• _GIVEN RECORDS_:
==================================================

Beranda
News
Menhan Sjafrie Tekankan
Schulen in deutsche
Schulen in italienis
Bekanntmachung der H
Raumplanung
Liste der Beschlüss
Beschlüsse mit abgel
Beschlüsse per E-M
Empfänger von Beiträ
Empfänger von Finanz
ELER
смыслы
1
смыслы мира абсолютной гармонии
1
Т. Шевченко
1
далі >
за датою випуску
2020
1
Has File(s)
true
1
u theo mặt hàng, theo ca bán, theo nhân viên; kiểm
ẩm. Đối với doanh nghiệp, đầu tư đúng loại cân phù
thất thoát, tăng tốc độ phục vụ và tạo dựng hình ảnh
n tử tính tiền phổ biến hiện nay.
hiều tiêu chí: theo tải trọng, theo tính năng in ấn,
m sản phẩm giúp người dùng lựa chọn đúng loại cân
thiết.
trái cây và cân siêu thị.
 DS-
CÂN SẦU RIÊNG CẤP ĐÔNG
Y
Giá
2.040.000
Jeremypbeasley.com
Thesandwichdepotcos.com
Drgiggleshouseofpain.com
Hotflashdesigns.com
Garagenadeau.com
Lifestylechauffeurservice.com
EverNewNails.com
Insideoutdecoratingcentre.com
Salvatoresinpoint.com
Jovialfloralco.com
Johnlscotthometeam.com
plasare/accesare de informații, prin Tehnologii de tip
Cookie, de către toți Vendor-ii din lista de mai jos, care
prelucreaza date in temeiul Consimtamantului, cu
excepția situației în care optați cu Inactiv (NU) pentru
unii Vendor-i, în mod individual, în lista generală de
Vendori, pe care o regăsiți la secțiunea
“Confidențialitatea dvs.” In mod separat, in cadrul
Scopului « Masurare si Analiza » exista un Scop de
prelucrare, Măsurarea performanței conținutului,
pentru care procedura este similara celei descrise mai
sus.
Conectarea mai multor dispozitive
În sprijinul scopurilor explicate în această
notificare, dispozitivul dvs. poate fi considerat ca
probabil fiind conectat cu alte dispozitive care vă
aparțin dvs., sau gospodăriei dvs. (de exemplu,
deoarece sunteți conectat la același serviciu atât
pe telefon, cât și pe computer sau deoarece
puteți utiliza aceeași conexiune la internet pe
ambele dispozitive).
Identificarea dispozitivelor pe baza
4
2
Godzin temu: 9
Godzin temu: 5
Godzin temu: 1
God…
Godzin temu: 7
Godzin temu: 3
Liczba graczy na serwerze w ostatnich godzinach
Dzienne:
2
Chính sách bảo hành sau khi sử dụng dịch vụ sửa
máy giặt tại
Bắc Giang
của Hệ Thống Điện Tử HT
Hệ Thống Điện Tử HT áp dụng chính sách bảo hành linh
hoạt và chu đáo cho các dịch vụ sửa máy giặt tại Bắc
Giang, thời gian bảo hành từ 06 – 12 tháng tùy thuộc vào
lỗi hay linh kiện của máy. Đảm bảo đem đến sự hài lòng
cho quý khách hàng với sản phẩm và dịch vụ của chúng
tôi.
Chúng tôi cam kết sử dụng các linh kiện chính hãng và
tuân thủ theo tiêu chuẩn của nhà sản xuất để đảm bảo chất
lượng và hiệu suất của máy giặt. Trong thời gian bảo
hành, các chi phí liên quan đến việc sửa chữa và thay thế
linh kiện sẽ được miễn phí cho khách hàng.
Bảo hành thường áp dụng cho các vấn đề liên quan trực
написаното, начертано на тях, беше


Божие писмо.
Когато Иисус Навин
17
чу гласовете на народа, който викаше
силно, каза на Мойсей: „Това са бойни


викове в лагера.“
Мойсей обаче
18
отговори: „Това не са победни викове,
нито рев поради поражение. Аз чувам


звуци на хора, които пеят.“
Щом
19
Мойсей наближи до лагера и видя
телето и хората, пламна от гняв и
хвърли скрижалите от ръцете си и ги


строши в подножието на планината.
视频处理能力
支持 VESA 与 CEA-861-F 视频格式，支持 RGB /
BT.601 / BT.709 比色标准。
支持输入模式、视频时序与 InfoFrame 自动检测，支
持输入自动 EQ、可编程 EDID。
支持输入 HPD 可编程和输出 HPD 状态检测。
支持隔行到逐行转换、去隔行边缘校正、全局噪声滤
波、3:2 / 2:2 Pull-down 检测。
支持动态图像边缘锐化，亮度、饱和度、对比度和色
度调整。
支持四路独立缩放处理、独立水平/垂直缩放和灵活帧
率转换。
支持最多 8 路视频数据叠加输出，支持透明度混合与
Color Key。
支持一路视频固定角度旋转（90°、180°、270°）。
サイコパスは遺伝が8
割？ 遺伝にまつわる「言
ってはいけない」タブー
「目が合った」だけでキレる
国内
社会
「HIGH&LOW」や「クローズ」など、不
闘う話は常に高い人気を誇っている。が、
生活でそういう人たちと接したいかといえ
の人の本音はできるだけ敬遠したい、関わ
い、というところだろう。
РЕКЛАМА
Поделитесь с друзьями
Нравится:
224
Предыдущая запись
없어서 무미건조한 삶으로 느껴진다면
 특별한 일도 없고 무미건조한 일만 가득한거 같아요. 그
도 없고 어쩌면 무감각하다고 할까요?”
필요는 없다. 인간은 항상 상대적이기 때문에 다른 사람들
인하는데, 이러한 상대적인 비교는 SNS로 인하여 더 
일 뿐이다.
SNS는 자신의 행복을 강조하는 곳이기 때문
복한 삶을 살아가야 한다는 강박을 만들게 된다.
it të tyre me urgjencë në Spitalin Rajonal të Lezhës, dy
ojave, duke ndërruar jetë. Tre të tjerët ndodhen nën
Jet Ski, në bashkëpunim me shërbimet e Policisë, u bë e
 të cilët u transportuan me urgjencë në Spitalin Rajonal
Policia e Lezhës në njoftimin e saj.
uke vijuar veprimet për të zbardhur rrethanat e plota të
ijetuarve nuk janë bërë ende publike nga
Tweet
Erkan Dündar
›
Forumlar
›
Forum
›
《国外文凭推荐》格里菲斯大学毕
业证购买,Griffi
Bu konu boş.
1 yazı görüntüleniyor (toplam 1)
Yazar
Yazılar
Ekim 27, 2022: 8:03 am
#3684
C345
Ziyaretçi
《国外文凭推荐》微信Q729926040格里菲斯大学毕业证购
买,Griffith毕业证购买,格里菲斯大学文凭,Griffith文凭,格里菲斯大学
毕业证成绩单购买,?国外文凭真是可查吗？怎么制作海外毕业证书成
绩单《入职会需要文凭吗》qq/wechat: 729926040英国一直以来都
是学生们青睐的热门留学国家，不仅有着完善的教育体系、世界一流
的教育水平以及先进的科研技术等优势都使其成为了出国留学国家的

==================================================

• _EXERCISE INSTRUCTIONS_: From the entries above, return exactly the line containing "deoarece sunteți conectat", the line containing "Godzin temu: 7", and all lines between, and nothing else.

• _SOLUTION FOR THIS EXERCISE_:
deoarece sunteți conectat la același serviciu atât
pe telefon, cât și pe computer sau deoarece
puteți utiliza aceeași conexiune la internet pe
ambele dispozitive).
Identificarea dispozitivelor pe baza
4
2
Godzin temu: 9
Godzin temu: 5
Godzin temu: 1
God…
Godzin temu: 7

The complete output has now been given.